Quel est le plus grand défi que les professionnels de l’égalité entre les genres devront affronter au cours des cinq à dix prochaines années?

Au cours de ma carrière, j’ai vu évoluer et émerger de nombreux défenseurs de l’égalité entre les genres. La société s’est également transformée. Avec le temps, les gens ont pris conscience des partis pris, de la discrimination et des préjugés, et les personnes informées voient ce qui ne va pas. Ces personnes tentent donc de faire entendre leur voix. Les gens sont mieux informés sur l’égalité entre les genres. Je vois que dans les universités, il y a des centaines de diplômés en études de genre.

Mais le défi est que nos institutions – l’État, le secteur privé, le secteur public – ne sont pas très sensibilisées à la question du genre. Les institutions doivent améliorer leurs propres comportements en matière d’égalité entre les genres et de positions de genre.

Quel est votre plus grand espoir pour l’avenir?

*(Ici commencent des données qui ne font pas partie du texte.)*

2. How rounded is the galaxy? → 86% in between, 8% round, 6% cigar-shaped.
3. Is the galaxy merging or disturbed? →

Je suis assez optimiste quant à l’égalité entre les genres. À notre époque, les jeunes qui sortent de l’université, qui sont diplômés ou qui exercent une profession libérale sont très sensibles aux questions de genre et veulent des approches transformatrices en la matière. Donc, d’un côté, des choses positives se produisent.

D’un autre côté, il existe des problèmes et des défis en matière de normes de genre – des normes de genre fortement patriarcales – qui sous-tendent la violence sexiste et d’autres préjugés et discriminations. J’espère qu’il y aura de plus en plus de diplômés en égalité entre les genres et qu’ils sensibiliseront les gens aux questions de genre, et que la société deviendra plus juste et plus égale sur le plan du genre. J’espère que les femmes se verront offrir des possibilités de leadership et atteindront l’égalité des chances en matière d’emploi et de statut social.

Je crois que les nouvelles générations sont sur la bonne voie. Vous savez, ma famille est très sensible aux questions de genre. La plupart de mes enfants font du sport, et ma belle-fille est une grande athlète. Elle est capitaine de l’équipe féminine de football du Pakistan. Mes fils ont introduit les arts martiaux mixtes pour les filles et les garçons au Pakistan. Mon fils est un champion international d’arts martiaux mixtes. Et mon fils aîné est un professeur d’arts martiaux mixtes. Toute ma famille me soutient – mon mari vient de m’apporter du thé et est assis avec moi pour écouter ce dialogue sur le genre. Ma famille est sensible aux questions de genre et agit pour changer les choses en la matière. Donc, vous savez, ils jouent leur rôle pour l’égalité entre les genres dans la société.

 

Cet entretien a été révisé et abrégé à des fins de clarté.